• _GIVEN RECORDS_:
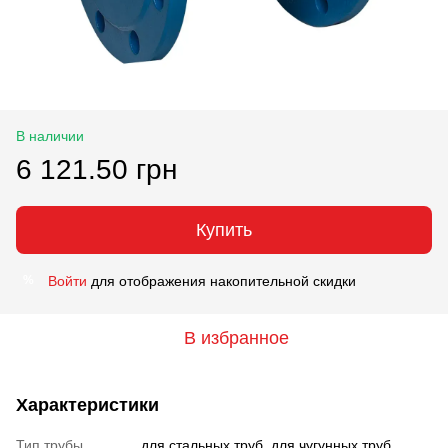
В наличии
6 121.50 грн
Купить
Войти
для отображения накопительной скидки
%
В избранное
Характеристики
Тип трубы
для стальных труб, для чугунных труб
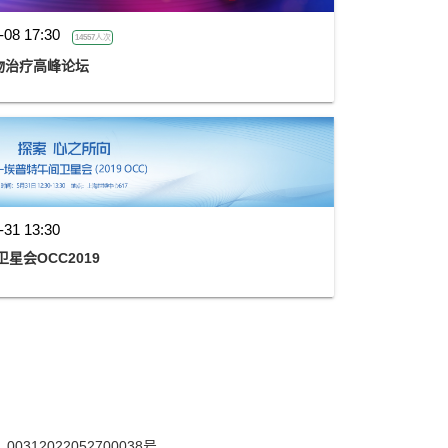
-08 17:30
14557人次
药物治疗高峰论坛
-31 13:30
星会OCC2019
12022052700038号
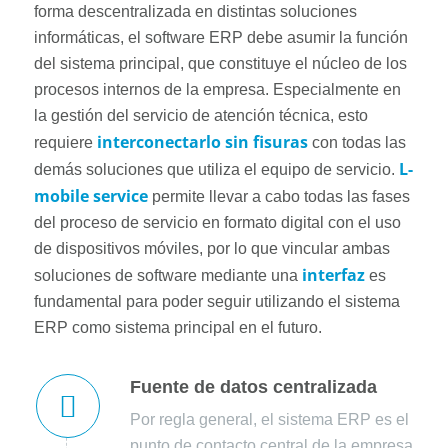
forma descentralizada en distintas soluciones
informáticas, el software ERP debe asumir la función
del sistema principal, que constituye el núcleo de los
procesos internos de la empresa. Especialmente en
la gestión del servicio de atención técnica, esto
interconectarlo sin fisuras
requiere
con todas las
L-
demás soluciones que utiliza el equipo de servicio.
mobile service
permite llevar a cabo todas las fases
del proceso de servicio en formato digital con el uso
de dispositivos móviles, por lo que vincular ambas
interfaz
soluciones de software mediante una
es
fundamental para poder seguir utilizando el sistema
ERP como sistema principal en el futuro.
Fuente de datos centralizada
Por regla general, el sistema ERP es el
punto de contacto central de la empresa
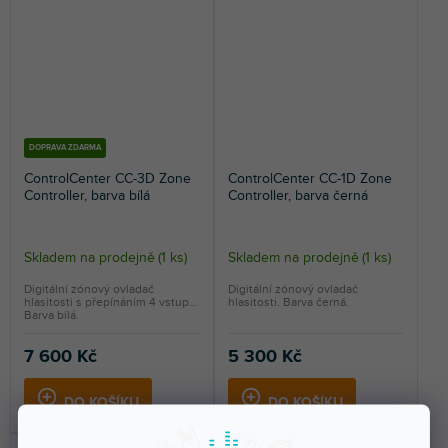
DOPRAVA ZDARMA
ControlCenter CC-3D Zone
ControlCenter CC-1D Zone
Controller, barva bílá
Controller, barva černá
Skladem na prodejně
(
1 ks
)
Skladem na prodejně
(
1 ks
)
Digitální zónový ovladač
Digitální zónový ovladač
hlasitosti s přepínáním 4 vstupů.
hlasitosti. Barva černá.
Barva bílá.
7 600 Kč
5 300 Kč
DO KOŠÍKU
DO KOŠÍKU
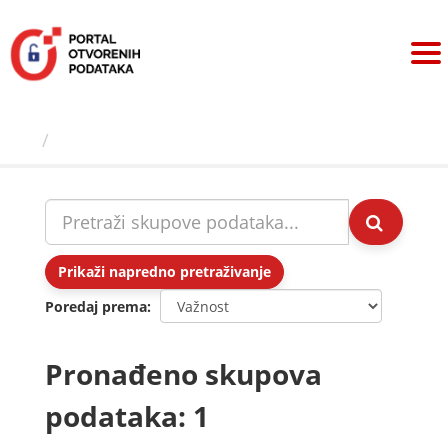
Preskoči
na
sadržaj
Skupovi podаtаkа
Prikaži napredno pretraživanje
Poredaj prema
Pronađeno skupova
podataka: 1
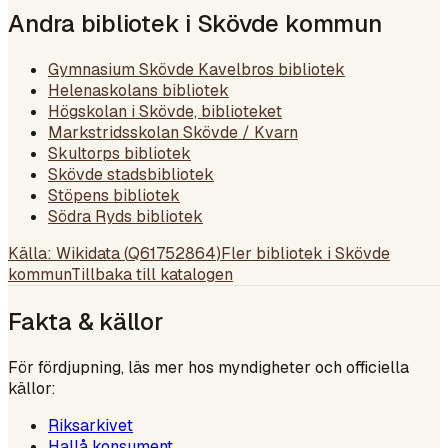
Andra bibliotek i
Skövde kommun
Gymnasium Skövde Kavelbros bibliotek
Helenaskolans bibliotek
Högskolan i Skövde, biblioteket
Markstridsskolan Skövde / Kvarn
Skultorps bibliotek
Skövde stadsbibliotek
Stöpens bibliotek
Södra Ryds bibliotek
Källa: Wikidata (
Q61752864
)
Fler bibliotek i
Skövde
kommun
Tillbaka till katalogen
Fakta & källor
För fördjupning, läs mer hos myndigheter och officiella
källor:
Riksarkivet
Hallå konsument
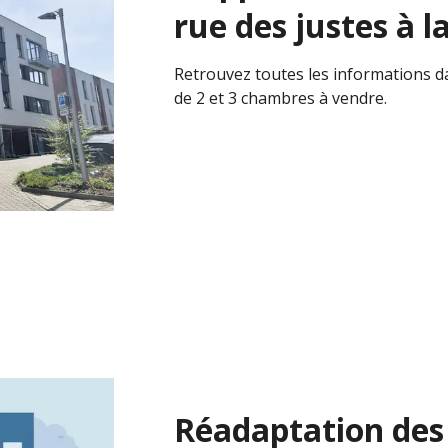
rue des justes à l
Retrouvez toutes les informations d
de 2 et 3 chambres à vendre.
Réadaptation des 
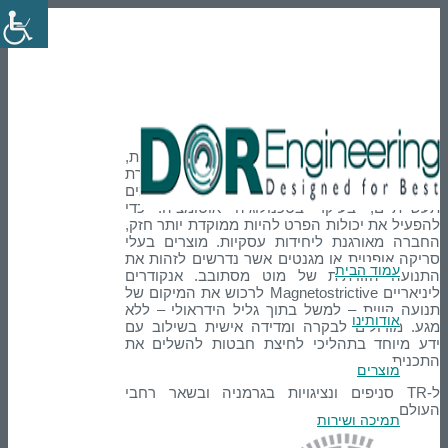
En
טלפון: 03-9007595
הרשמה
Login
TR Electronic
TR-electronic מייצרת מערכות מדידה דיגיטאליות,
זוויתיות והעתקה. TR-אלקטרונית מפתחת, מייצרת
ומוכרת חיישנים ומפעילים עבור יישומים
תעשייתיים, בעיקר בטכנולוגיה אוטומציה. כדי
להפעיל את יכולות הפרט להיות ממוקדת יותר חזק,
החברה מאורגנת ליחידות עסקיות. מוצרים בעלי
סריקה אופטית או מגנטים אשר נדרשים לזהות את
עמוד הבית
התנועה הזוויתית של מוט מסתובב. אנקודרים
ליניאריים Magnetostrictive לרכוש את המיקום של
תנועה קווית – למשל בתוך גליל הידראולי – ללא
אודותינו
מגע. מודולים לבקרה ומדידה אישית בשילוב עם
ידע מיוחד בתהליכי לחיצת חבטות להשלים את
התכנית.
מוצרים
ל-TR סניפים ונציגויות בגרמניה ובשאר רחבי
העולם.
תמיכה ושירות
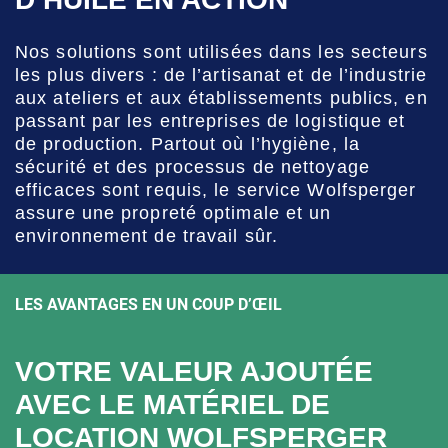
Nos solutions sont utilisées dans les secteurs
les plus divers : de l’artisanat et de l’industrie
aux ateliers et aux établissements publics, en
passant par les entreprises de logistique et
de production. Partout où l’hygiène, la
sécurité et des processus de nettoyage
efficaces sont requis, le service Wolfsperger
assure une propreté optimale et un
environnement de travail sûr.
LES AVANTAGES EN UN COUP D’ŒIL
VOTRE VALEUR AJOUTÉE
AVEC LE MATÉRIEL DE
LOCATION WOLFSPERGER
--
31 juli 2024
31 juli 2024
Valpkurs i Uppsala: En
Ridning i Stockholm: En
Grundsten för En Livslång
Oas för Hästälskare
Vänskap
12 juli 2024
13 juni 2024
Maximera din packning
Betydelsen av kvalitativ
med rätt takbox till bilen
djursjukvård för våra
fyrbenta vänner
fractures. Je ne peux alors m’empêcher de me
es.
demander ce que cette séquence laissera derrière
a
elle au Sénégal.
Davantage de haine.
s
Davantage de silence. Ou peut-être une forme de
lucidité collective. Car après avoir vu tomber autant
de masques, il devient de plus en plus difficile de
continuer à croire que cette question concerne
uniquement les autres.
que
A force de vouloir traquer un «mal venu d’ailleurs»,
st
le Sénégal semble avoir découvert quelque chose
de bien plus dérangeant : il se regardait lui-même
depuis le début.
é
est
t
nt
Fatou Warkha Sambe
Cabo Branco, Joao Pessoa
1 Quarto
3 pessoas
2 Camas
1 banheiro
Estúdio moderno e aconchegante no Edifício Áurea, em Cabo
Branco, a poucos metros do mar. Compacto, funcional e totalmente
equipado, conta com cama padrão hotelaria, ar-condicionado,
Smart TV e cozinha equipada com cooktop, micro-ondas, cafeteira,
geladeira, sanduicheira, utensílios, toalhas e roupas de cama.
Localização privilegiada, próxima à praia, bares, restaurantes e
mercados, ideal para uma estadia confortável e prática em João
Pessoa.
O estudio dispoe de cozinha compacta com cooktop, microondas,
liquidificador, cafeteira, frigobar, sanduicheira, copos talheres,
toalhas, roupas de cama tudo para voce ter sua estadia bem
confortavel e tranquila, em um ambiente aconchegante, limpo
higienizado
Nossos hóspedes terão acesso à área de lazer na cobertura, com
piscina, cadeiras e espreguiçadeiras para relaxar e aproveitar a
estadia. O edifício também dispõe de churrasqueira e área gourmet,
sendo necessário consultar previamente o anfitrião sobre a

• _ASSIGNMENT_:
The answer is every line in the data where the word "avoir" appears.

• _EXERCISE RESULT_:
lucidité collective. Car après avoir vu tomber autant
le Sénégal semble avoir découvert quelque chose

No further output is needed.